- [EXERCISE PROMPT]
Below is a set of records; restate each one word for word.

- [AVAILABLE RECORDS]
>> BEGIN

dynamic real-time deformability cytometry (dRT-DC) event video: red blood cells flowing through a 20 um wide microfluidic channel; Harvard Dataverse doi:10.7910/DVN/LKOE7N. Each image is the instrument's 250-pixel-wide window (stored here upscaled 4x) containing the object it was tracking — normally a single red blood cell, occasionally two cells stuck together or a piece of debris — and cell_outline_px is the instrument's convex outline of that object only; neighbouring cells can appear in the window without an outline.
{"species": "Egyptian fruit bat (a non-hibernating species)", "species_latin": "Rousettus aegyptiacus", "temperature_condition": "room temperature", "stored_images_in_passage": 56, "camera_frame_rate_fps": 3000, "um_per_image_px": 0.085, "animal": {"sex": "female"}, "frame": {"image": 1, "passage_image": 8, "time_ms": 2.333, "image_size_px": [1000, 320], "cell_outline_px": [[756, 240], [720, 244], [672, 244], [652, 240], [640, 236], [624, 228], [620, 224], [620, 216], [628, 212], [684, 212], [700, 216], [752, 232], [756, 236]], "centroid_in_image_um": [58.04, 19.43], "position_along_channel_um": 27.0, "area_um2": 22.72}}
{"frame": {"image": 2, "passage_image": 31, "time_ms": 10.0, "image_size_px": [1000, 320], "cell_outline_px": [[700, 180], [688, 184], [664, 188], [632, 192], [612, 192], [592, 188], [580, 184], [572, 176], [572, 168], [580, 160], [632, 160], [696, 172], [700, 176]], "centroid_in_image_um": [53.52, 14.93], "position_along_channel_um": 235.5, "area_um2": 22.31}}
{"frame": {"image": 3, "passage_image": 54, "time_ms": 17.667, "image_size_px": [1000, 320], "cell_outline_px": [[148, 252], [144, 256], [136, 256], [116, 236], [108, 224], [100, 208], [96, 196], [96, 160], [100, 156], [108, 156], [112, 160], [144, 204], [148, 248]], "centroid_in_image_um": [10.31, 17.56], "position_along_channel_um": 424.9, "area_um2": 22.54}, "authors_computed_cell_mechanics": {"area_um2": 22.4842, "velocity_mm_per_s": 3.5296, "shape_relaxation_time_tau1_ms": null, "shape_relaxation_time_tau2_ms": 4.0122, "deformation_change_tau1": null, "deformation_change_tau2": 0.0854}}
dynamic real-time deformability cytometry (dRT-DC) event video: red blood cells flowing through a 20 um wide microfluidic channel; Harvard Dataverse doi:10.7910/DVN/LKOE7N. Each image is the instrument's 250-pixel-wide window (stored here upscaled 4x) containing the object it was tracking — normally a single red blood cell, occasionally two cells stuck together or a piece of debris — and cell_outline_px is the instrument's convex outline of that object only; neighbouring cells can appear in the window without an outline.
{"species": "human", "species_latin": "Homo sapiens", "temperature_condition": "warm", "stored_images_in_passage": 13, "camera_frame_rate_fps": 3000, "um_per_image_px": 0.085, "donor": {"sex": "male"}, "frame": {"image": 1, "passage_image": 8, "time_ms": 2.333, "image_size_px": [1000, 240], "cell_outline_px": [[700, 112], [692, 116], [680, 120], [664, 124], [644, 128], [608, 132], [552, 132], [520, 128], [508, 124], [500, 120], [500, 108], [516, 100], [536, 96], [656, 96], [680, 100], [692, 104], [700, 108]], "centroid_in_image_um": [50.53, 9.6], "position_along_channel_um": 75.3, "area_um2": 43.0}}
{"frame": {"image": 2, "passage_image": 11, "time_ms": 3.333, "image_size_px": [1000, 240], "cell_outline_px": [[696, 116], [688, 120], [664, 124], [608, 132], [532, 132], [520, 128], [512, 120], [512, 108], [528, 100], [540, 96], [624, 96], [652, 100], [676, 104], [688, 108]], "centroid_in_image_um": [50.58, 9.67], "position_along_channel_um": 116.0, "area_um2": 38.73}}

>> END

- [EXERCISE OUTPUT]
dynamic real-time deformability cytometry (dRT-DC) event video: red blood cells flowing through a 20 um wide microfluidic channel; Harvard Dataverse doi:10.7910/DVN/LKOE7N. Each image is the instrument's 250-pixel-wide window (stored here upscaled 4x) containing the object it was tracking — normally a single red blood cell, occasionally two cells stuck together or a piece of debris — and cell_outline_px is the instrument's convex outline of that object only; neighbouring cells can appear in the window without an outline.
{"species": "Egyptian fruit bat (a non-hibernating species)", "species_latin": "Rousettus aegyptiacus", "temperature_condition": "room temperature", "stored_images_in_passage": 56, "camera_frame_rate_fps": 3000, "um_per_image_px": 0.085, "animal": {"sex": "female"}, "frame": {"image": 1, "passage_image": 8, "time_ms": 2.333, "image_size_px": [1000, 320], "cell_outline_px": [[756, 240], [720, 244], [672, 244], [652, 240], [640, 236], [624, 228], [620, 224], [620, 216], [628, 212], [684, 212], [700, 216], [752, 232], [756, 236]], "centroid_in_image_um": [58.04, 19.43], "position_along_channel_um": 27.0, "area_um2": 22.72}}
{"frame": {"image": 2, "passage_image": 31, "time_ms": 10.0, "image_size_px": [1000, 320], "cell_outline_px": [[700, 180], [688, 184], [664, 188], [632, 192], [612, 192], [592, 188], [580, 184], [572, 176], [572, 168], [580, 160], [632, 160], [696, 172], [700, 176]], "centroid_in_image_um": [53.52, 14.93], "position_along_channel_um": 235.5, "area_um2": 22.31}}
{"frame": {"image": 3, "passage_image": 54, "time_ms": 17.667, "image_size_px": [1000, 320], "cell_outline_px": [[148, 252], [144, 256], [136, 256], [116, 236], [108, 224], [100, 208], [96, 196], [96, 160], [100, 156], [108, 156], [112, 160], [144, 204], [148, 248]], "centroid_in_image_um": [10.31, 17.56], "position_along_channel_um": 424.9, "area_um2": 22.54}, "authors_computed_cell_mechanics": {"area_um2": 22.4842, "velocity_mm_per_s": 3.5296, "shape_relaxation_time_tau1_ms": null, "shape_relaxation_time_tau2_ms": 4.0122, "deformation_change_tau1": null, "deformation_change_tau2": 0.0854}}
dynamic real-time deformability cytometry (dRT-DC) event video: red blood cells flowing through a 20 um wide microfluidic channel; Harvard Dataverse doi:10.7910/DVN/LKOE7N. Each image is the instrument's 250-pixel-wide window (stored here upscaled 4x) containing the object it was tracking — normally a single red blood cell, occasionally two cells stuck together or a piece of debris — and cell_outline_px is the instrument's convex outline of that object only; neighbouring cells can appear in the window without an outline.
{"species": "human", "species_latin": "Homo sapiens", "temperature_condition": "warm", "stored_images_in_passage": 13, "camera_frame_rate_fps": 3000, "um_per_image_px": 0.085, "donor": {"sex": "male"}, "frame": {"image": 1, "passage_image": 8, "time_ms": 2.333, "image_size_px": [1000, 240], "cell_outline_px": [[700, 112], [692, 116], [680, 120], [664, 124], [644, 128], [608, 132], [552, 132], [520, 128], [508, 124], [500, 120], [500, 108], [516, 100], [536, 96], [656, 96], [680, 100], [692, 104], [700, 108]], "centroid_in_image_um": [50.53, 9.6], "position_along_channel_um": 75.3, "area_um2": 43.0}}
{"frame": {"image": 2, "passage_image": 11, "time_ms": 3.333, "image_size_px": [1000, 240], "cell_outline_px": [[696, 116], [688, 120], [664, 124], [608, 132], [532, 132], [520, 128], [512, 120], [512, 108], [528, 100], [540, 96], [624, 96], [652, 100], [676, 104], [688, 108]], "centroid_in_image_um": [50.58, 9.67], "position_along_channel_um": 116.0, "area_um2": 38.73}}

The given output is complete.